Many of my therapy clients describe a sensation of quarantine fatigue. An awareness of repetition and a longing for social connection are the most noticeable markers of this fatigue. Each day feels remarkably similar to the one before. With so many of life’s animating punctuations cancelled or postponed indefinitely, there is a rinse-wash-repeat narrative to the routine of quarantine that can feel isolating, frustrating and surreal.

The prescient release of the film Palm Springs acts as an unlikely mirror reflecting the monotony of our extended quarantine. Viewers will enjoy the movie much more if they avoid the significant spoilers revealed in the trailer. I am relieved that I was able to experience this delightful film without any knowledge of the plot, so there is no link included in this post. For those who crave a bit of a spoiler, consider dialing it down a notch and instead check out this hilarious clip from the Anatomy of a Scene. The clip includes some spoilers, but does not poison the pleasure of watching the surprising plot twists as they unfold.

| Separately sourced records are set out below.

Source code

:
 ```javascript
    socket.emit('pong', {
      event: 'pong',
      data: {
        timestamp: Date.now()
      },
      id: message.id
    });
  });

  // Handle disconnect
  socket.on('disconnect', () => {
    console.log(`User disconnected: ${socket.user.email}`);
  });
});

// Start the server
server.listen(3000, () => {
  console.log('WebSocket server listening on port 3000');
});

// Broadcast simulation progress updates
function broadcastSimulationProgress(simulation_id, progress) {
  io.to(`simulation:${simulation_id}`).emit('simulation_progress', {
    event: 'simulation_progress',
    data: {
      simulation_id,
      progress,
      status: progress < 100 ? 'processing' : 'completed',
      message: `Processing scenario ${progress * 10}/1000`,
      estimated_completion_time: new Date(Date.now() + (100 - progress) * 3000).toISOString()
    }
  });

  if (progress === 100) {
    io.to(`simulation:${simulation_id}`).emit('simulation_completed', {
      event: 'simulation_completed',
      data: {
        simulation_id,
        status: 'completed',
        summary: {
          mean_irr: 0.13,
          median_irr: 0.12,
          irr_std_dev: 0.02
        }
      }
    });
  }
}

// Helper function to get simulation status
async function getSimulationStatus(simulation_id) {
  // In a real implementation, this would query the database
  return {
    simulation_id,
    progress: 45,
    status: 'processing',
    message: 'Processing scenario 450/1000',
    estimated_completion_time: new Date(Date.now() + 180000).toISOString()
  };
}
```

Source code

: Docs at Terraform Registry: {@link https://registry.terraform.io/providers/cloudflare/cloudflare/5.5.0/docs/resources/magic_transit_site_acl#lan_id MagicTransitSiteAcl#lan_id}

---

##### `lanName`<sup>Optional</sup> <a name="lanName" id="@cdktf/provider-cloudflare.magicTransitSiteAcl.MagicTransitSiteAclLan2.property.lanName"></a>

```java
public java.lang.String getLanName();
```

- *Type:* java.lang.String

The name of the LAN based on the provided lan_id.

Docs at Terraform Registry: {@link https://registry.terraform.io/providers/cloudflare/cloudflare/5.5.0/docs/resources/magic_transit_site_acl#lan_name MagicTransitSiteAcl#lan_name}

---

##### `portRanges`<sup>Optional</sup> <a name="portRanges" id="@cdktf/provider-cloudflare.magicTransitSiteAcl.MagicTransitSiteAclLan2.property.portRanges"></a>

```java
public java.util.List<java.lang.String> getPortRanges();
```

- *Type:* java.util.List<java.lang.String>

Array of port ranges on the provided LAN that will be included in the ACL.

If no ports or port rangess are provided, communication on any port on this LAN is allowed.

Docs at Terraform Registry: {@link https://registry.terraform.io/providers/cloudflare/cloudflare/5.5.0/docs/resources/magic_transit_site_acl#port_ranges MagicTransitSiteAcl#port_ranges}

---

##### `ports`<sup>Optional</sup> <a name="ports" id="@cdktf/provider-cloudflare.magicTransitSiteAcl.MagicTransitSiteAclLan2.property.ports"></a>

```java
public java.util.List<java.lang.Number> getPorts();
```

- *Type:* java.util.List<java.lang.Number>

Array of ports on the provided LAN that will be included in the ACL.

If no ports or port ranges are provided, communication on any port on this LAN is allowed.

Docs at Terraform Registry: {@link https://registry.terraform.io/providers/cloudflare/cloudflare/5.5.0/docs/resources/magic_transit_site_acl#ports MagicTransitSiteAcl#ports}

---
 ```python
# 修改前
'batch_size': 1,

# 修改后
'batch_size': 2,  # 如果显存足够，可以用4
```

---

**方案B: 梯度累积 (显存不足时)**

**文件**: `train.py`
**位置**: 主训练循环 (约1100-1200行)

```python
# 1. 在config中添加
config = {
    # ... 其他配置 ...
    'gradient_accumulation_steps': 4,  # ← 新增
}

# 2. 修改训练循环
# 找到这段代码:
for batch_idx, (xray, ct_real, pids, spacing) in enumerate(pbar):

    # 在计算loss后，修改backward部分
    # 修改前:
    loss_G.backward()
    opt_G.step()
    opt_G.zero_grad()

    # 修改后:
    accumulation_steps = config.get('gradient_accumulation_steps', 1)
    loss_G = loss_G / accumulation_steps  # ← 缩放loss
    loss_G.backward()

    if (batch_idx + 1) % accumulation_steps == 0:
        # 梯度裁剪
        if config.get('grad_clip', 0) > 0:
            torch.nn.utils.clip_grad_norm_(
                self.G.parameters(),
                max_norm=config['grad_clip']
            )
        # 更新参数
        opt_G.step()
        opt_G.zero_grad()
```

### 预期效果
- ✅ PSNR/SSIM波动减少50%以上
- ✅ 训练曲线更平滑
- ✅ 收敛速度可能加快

The film takes place on the day of a wedding in Palm Springs. Nyles (Andy Samberg) is a plus one guest of one of the bridesmaids and Sarah (Cristen Milioti) is the wayward, heavy drinking maid of honor and big sister of the bride. The plot repeats the day of the wedding again and again in a manner that echoes particular elements of the human experience panning out during this deeply challenging time. Subtle distinctions like whether the bride has all of her teeth create minor variations in the experience of the day. But, for the most part, each day is exactly the same as the one before.

Palm Springs is a romantic comedy and it is not about a pandemic, so the substance of the story has nothing to do with the current challenges we are facing as a society. But, from a relational perspective, the plot is as interesting as it is entertaining. The setup poses the underlying question of how two people should handle their approach to life if every day is going to be pretty much the same as the day before it. The ability to become one’s kindest, most emotionally mature self is a timely lesson in patience and perseverance. Many of my current therapy clients are discovering ways to adapt to the current challenges. For those of us who are able to work remotely, there’s no place like home, especially if there is a willingness to make the most of it. Sometimes that might involve watching a film like Palm Springs, together with the ones we love.